Весь день я лежал как на раскалённых иголках. Тысячу раз всё обдумал и мысленно отрепетировал. Хотел ещё загодя, днём подготовить простыню, но Иван, чёрт бы его взял, заправил её опять, а после отбоя заправил кореец, да ещё крепко-накрепко засунул края под матрас. Я чуть не заплакал от горя. И вдруг уснул.

Проснулся утром, когда кореец пришёл мыть мне лицо и руки. Я скрежетал зубами от злобы и горя.

А тут ещё разыгрался аппетит. Четыре дня я ничего не ел. Тем утром съел с ложечки завтрак и кусок сала с чесноком — угощение сурового Ивана. Пришёл в хорошее расположение духа, и чёрт меня дернул даже принять участие в шахматной игре в качестве болельщика. Это меня очень утомило, и, поужинав, я неожиданно опять уснул на всю ночь.

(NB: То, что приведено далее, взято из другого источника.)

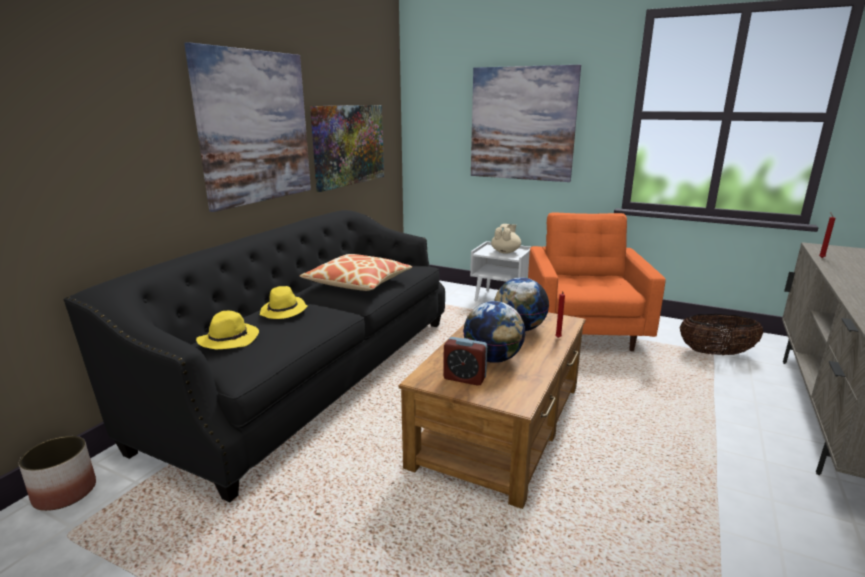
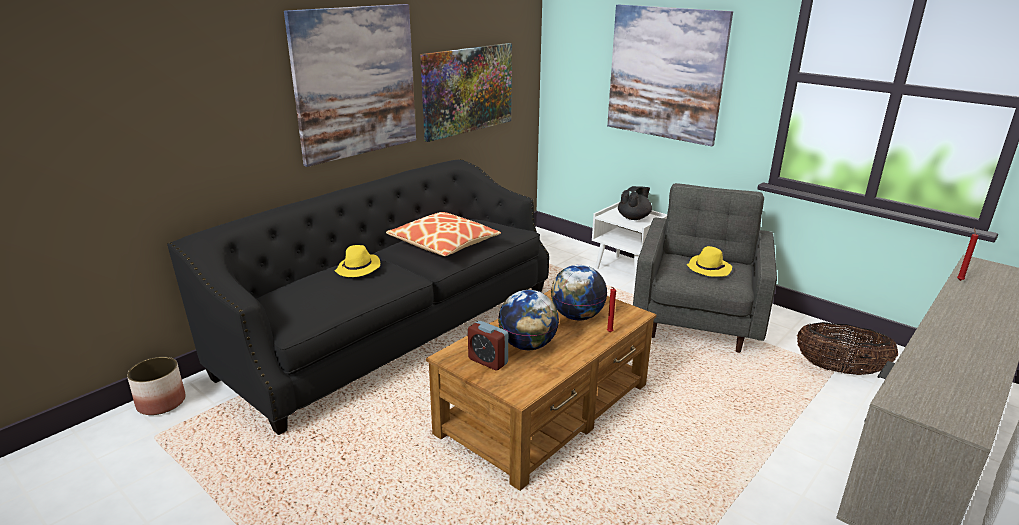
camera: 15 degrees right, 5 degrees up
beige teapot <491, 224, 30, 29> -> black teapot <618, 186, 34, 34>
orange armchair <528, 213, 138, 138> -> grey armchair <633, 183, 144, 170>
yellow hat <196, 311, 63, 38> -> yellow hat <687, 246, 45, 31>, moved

Поздно утром проснулся в неистовом бешенстве. Прошёл ещё день! Ночью я вытащил из-под себя простыню и убедился, что завязать два узла, то есть две петли, лежа на боку и работая одной рукой, я просто не в силах: петли не получились, как я ни бился!

И, наконец, последний удар: под утро мне показалось, что петля на шею вышла неплохо, и я начал было подвязывать жгут к спинке кровати, как вдруг Иван сел на постели и рявкнул:

— Это ты зря, доктор! Надо выиграть время! Жди и терпи, потом станет виднее! Умереть всегда не поздно! Эй, Корея!

Прибежал кореец.

— На этом больном держи глаз, понял? Каждый свободный момент заглядывай! Дошло? А теперь распутай евой-ную простыню и постели как положено! Шевелись!